March 5 (Reuters) - The recent run-up in yields on longer-dated U.S. Treasury securities reflects improving expectations for the economy, St. Louis Federal Reserve President James Bullard said on Friday, adding that he is not eyeing a specific level of yields that might concern him.

The 10-year U.S. Treasury note yield - which rose above 1.62% on Friday before falling back to about 1.55% - is just returning to the level consistent with the six months before the coronavirus pandemic, Bullard said in an interview on SiriusXM Radio, characterizing it as "still quite a low level of yields."

Echoing Fed Chair Jerome Powell's comments from a day earlier, Bullard said he would be concerned by disorderly behavior in the Treasury market. "Something panicky would catch my attention, but we're not at that point."

Bullard also dismissed the need for the U.S. central bank to take specific action any time soon to cap the rise in yields through an "Operation Twist" - or a shift in the Fed's $80 billion a month in Treasury purchases toward longer maturities that would put downward pressure on their yields. The Fed executed such a move about a decade ago as the economy was recovering from the 2008 financial crisis.

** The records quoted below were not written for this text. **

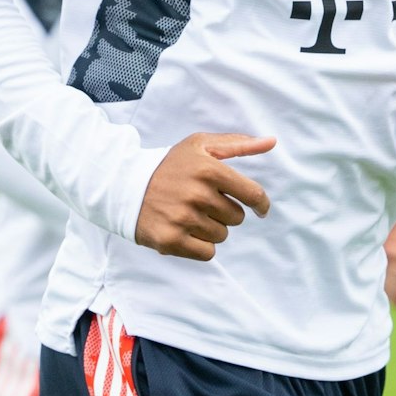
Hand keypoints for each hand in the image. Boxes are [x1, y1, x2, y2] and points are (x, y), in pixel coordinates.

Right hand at [134, 133, 273, 260]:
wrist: (124, 185)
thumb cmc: (169, 165)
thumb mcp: (200, 146)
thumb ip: (238, 144)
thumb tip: (271, 142)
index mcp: (209, 169)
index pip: (253, 194)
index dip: (261, 204)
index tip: (259, 208)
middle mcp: (197, 194)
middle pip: (237, 218)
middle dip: (224, 211)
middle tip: (202, 202)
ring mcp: (183, 219)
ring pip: (222, 235)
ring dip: (211, 228)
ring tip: (189, 214)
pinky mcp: (171, 241)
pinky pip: (207, 253)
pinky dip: (200, 245)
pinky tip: (185, 230)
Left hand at [383, 193, 395, 307]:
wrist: (370, 252)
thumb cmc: (378, 232)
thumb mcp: (386, 219)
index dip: (393, 255)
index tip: (381, 248)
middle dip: (389, 268)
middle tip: (377, 260)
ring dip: (387, 281)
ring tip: (378, 269)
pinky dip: (392, 294)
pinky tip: (383, 284)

"It's not matching up right now that we need to be more dovish than we already are," Bullard said.

Asked about the prospect for additional fiscal stimulus beyond the Biden administration's proposed $1.9 trillion relief bill now before Congress, Bullard said he was "skeptical" about such a package getting enacted, adding he sees it as only a 50% probability.

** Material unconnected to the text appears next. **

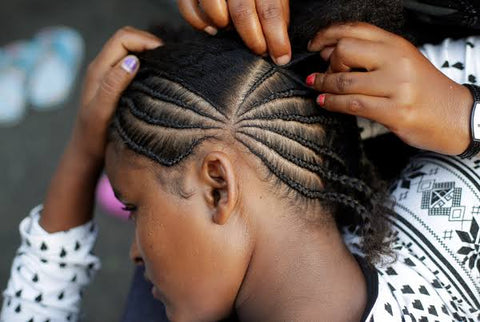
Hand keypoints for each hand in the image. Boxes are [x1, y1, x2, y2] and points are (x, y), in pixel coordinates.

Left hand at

Bullard reiterated his own recent forecast for the U.S. jobless rate to end the year at around 4.5% and that gross domestic product growth could be around 6.5% as the rollout of COVID-19 vaccines and diminishing infection rates allow for a broader resumption of economic activity. The Labor Department reported earlier on Friday that the nation's unemployment rate dipped 0.1 percentage point to 6.2% last month.